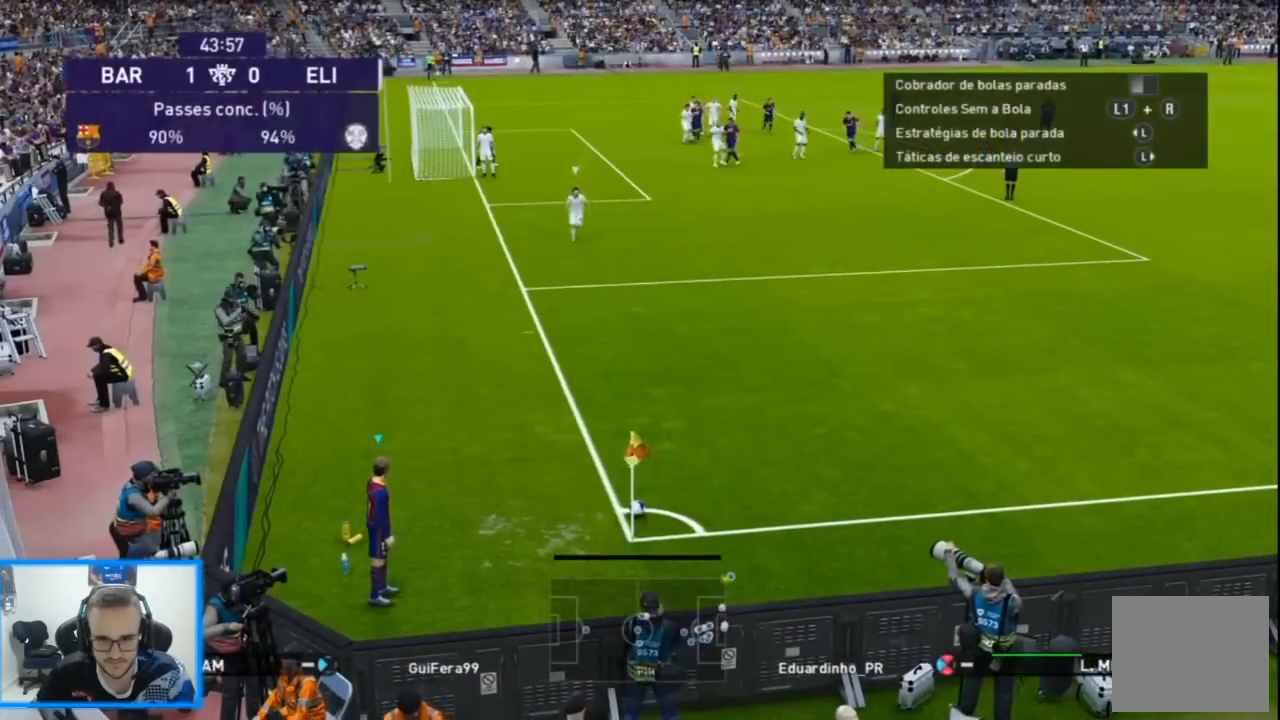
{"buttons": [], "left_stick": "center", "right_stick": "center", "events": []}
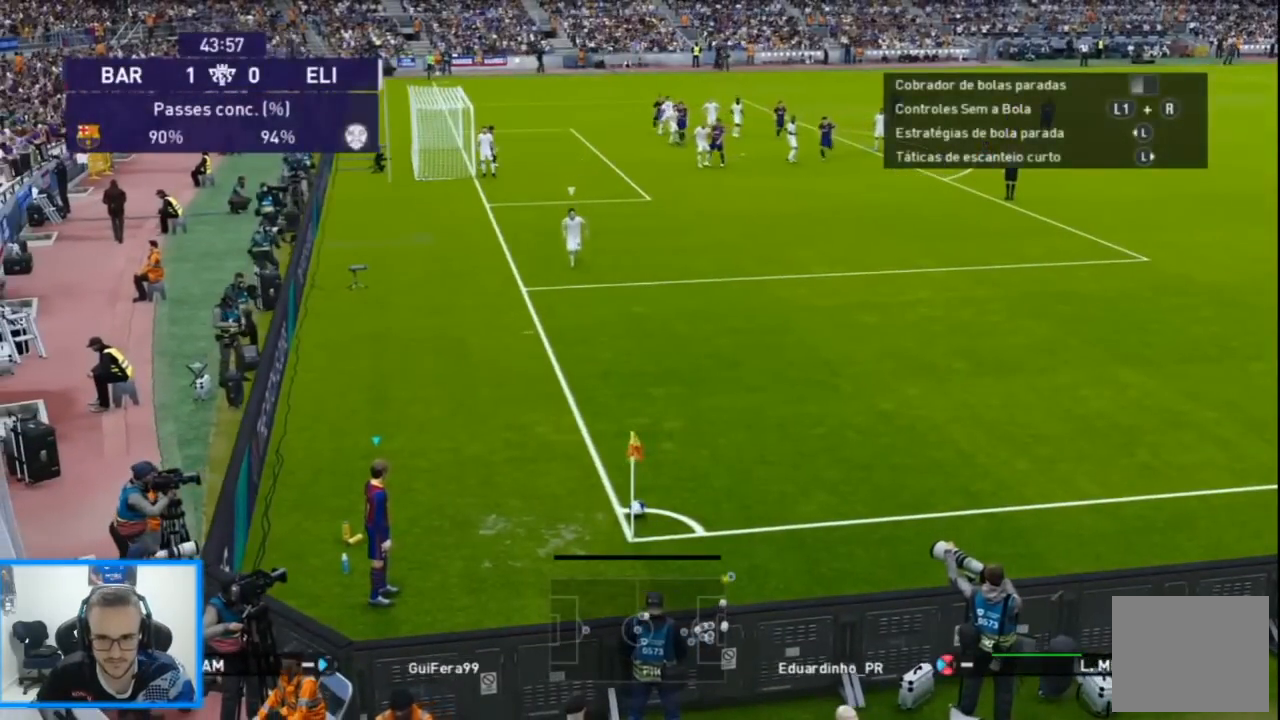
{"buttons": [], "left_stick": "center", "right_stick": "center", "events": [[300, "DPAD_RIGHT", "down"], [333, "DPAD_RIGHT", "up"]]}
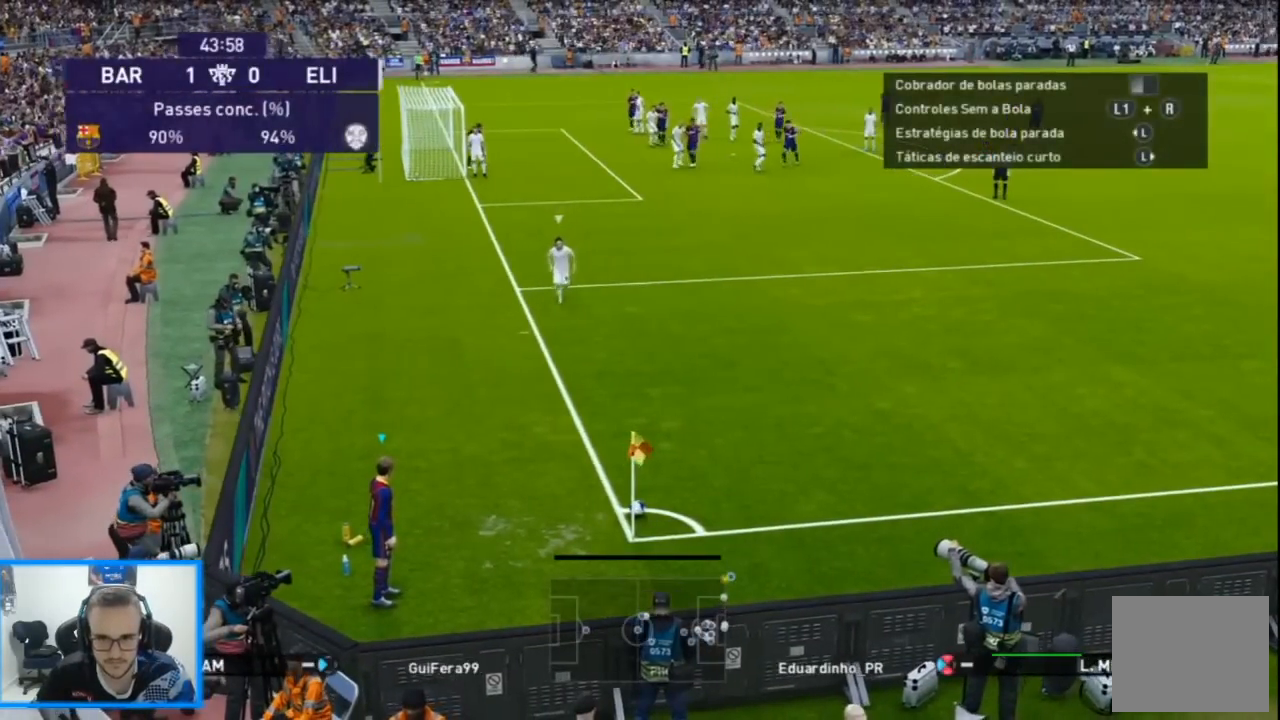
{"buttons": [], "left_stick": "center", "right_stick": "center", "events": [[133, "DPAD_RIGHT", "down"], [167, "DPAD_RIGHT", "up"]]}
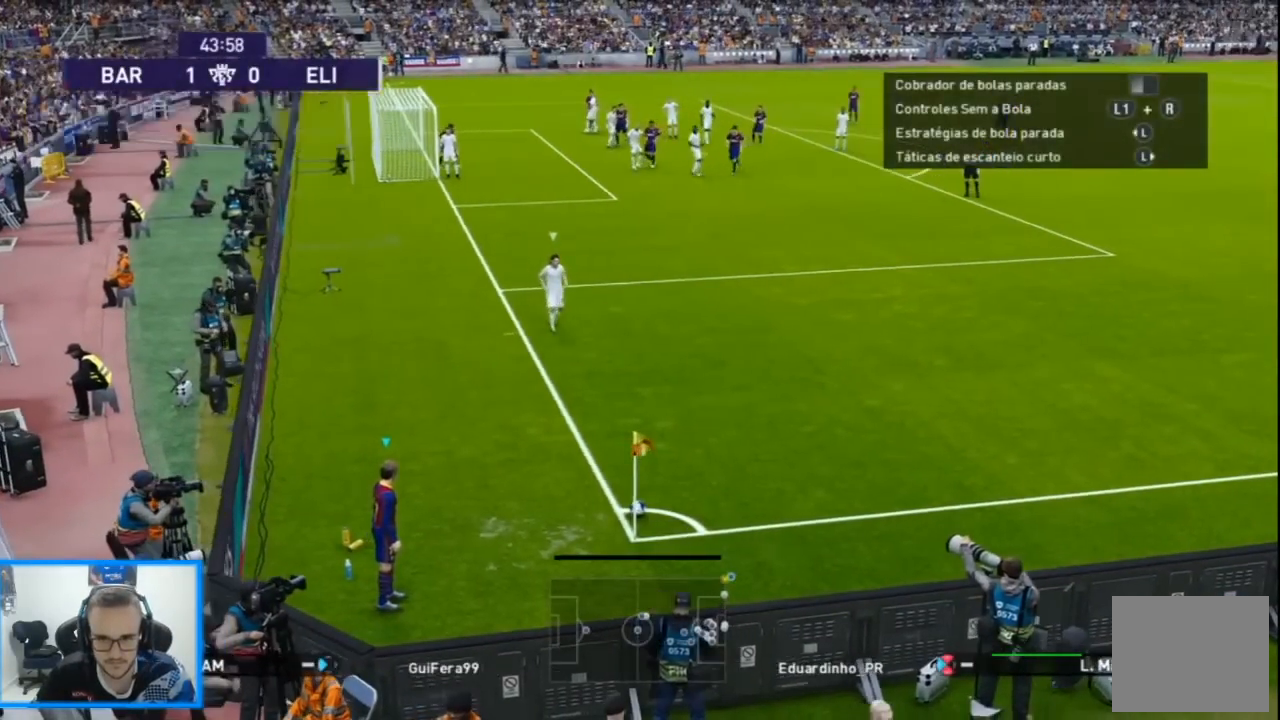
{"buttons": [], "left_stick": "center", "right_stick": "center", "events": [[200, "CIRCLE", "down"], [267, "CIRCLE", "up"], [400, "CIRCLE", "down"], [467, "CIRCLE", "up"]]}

----

__Task requirements__
Only a number is expected here: the count of lines with the string "down" in the material above.

__Answer to this exercise__
3